As of 2023, Mjølnerparken had 966 residents, predominantly immigrants and descendants from non-Western countries, with a large proportion being under 18. In 1993, about 36% of the residents were of Danish origin. By 2003, this had shifted, with 91% of the population being immigrants or their descendants. By January 2016, the proportion had decreased to 82.6%.

==Social issues and crime==
Mjølnerparken has long been associated with social challenges and youth crime. The area's removal from the transformation areas list in December 2023, resulted from a decrease in residents to fewer than 1,000, likely due to an ongoing development plan to reduce the proportion of family housing to 40% by 2030. In 2005, Mjølnerparken became one of the first residential areas in Denmark to install surveillance cameras in response to a series of arson attacks on basement storage areas. Though controversial at the time, the measure was immediately effective, and the surveillance was later extended to include outdoor areas and building entrances.

===Brothas===
Mjølnerparken is home to the Brothers and Soldiers gang, commonly known as Brothas, which first came to public attention in 2009. The gang was notably involved in the gang conflict between Hells Angels and various immigrant groups between 2008 and 2012. In February 2016, Brothas merged with the German biker gang Black Jackets, though the merger was short-lived. The gang reformed and played a prominent role in the 2017 gang war in Nørrebro against their rivals, Loyal to Familia.

===Omar El-Hussein===
Omar Abdel Hamid el-Hussein (1992–2015), the Danish-Palestinian responsible for the 2015 Copenhagen shootings at Krudttønden and the Great Synagogue, had spent much of his upbringing in Mjølnerparken, where he lived with his younger brother.

==Improvements and recent initiatives==
Various initiatives have been undertaken over the years to improve conditions in Mjølnerparken. During the 2010s, significant progress was made: the percentage of residents aged 18 to 64 who were neither employed nor in education decreased from 53% in 2010 to 44% in 2016. During the same period, the percentage of convicted individuals dropped from 3.3% to 2.7% of the adult population, while income levels and educational attainment in the area improved, according to the government's annual report on developments in Danish ghettos. By 2023, the proportion of residents in this age group without employment or education fell further to 39%, and the rate of convicted individuals decreased to 2.1%.
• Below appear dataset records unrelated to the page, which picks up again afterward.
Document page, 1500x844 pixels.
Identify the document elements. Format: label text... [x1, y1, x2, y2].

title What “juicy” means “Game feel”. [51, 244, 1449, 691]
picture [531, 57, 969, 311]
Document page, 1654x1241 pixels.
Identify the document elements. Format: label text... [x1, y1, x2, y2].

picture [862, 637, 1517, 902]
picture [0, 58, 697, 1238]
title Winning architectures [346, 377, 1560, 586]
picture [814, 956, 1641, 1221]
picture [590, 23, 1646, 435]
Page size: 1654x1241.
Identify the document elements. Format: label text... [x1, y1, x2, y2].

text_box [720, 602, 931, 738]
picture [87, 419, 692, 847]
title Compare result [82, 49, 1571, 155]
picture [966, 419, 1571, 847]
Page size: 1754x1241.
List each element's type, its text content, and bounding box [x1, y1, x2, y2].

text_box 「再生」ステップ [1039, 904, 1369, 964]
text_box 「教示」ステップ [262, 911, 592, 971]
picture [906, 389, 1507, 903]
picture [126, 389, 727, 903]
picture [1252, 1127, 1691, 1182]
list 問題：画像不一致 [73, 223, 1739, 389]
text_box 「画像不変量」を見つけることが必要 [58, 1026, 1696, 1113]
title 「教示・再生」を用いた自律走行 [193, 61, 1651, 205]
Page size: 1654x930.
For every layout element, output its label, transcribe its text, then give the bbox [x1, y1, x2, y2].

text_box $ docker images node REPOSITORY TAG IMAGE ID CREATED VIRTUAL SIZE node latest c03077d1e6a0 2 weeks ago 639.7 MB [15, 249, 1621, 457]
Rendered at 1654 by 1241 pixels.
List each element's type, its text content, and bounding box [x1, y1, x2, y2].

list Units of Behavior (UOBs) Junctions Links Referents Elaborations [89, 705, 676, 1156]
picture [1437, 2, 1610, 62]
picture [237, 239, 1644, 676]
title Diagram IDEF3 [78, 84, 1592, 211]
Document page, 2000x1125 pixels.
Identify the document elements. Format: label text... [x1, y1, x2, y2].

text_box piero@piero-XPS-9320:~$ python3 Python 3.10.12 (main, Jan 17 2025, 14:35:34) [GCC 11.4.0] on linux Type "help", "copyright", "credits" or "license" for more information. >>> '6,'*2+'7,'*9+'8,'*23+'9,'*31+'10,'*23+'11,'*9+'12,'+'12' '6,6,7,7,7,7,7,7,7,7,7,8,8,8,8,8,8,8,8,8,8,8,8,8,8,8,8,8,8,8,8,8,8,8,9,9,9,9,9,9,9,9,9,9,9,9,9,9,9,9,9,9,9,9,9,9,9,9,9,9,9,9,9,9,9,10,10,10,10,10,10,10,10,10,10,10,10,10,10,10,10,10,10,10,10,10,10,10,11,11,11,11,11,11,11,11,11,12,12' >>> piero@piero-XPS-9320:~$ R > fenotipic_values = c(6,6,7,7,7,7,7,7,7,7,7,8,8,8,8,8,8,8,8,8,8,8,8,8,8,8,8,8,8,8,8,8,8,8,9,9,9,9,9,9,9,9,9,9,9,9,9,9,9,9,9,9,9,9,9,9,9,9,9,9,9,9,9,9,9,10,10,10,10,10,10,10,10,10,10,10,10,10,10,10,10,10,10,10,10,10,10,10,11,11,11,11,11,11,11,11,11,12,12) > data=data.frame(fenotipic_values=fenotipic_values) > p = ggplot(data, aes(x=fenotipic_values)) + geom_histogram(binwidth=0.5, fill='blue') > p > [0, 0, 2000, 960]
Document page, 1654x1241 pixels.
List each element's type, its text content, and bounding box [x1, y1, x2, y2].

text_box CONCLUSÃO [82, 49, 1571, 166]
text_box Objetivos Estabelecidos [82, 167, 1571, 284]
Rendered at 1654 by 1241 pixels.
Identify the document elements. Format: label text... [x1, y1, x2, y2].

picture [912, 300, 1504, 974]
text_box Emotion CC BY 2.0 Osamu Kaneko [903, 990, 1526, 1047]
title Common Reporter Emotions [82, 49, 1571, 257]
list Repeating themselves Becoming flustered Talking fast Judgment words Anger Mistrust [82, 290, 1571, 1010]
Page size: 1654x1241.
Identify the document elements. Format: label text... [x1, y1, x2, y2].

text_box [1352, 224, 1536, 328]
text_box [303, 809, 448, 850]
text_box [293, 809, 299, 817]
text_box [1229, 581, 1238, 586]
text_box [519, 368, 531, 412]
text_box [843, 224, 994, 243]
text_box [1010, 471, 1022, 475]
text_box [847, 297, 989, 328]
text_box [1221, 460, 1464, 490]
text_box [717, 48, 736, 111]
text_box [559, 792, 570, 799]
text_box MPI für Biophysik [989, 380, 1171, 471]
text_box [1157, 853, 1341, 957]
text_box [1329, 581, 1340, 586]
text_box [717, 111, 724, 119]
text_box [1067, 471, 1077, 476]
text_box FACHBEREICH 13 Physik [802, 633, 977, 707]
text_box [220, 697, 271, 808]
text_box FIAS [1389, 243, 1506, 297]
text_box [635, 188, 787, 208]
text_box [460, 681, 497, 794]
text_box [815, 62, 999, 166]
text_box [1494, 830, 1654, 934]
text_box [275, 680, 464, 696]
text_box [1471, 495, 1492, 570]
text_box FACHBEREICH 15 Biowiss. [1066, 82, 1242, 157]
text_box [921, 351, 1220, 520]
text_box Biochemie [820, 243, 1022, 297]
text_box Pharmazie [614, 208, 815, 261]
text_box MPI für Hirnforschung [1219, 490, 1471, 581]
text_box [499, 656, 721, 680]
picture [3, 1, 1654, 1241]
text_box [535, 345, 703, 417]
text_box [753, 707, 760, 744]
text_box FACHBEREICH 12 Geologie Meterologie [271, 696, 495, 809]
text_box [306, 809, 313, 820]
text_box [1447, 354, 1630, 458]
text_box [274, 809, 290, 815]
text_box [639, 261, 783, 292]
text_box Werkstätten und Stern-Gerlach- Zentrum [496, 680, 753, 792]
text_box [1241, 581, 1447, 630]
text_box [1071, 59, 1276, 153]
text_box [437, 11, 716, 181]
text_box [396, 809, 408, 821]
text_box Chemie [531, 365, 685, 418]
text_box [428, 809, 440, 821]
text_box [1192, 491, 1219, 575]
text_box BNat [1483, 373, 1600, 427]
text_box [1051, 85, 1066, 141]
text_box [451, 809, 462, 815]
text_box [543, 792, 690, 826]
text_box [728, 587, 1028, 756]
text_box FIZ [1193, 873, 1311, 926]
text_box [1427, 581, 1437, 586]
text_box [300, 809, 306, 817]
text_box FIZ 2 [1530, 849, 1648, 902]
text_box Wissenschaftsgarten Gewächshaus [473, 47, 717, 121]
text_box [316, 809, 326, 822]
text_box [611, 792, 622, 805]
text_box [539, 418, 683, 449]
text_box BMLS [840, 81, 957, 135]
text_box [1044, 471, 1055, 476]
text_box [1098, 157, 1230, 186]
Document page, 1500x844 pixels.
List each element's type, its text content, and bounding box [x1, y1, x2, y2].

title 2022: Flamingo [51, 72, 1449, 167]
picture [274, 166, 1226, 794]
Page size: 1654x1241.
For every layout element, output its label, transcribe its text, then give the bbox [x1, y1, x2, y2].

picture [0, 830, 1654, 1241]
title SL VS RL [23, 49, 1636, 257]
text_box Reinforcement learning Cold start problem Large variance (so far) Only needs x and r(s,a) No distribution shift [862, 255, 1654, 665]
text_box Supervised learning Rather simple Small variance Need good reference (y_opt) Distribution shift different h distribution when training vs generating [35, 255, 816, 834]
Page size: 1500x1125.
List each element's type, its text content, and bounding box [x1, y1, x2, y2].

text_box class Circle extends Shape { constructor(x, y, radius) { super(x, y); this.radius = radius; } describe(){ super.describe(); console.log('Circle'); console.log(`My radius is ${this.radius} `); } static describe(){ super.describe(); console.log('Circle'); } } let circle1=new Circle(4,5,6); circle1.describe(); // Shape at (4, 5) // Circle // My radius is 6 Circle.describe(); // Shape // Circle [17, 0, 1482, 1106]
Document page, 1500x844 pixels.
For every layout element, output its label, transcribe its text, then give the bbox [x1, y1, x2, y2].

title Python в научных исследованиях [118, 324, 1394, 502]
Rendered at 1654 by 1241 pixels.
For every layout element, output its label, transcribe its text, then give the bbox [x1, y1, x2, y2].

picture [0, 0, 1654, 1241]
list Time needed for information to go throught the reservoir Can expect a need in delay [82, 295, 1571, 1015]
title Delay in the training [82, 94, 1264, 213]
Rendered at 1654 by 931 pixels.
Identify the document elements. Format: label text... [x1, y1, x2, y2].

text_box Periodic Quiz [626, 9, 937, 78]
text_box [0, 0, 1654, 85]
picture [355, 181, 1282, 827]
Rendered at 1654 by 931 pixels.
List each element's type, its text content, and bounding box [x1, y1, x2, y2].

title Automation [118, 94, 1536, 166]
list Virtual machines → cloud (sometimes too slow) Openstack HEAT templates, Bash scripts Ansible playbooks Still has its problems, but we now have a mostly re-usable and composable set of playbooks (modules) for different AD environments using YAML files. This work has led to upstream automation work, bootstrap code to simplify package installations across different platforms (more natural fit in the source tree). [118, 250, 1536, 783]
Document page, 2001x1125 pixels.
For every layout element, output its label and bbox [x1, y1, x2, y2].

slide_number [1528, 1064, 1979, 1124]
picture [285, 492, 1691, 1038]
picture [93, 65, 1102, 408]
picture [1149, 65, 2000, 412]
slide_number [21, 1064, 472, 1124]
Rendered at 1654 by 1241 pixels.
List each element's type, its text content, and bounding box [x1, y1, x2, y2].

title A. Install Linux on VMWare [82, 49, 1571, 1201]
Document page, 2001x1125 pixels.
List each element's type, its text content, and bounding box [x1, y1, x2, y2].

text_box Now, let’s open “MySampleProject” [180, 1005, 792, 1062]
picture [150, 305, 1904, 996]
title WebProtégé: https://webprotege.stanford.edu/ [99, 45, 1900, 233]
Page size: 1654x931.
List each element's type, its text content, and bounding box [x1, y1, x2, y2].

The most ambitious initiative to date is the comprehensive physical plan for Mjølnerparken, developed by Lejerbo København (named Bo-Vita since 2018) in collaboration with local residents. Adopted in 2015, the plan aims to renovate apartments that have not been updated since their construction in the 1980s, providing new kitchens, bathrooms, ventilation systems, and windows. Some apartments will be removed to accommodate commercial spaces, a daycare center, and larger family units. Additionally, several physical changes will enhance safety in the area, such as repositioning stairwells to open into the street. The plan also aims to improve connectivity with the rest of Nørrebro by establishing a new shopping street leading to Mimersparken and creating a cycling route that links Mimersparken and Superkilen. The objective of these initiatives is for Mjølnerparken to be recognised as a typical residential neighbourhood once the improvements are completed.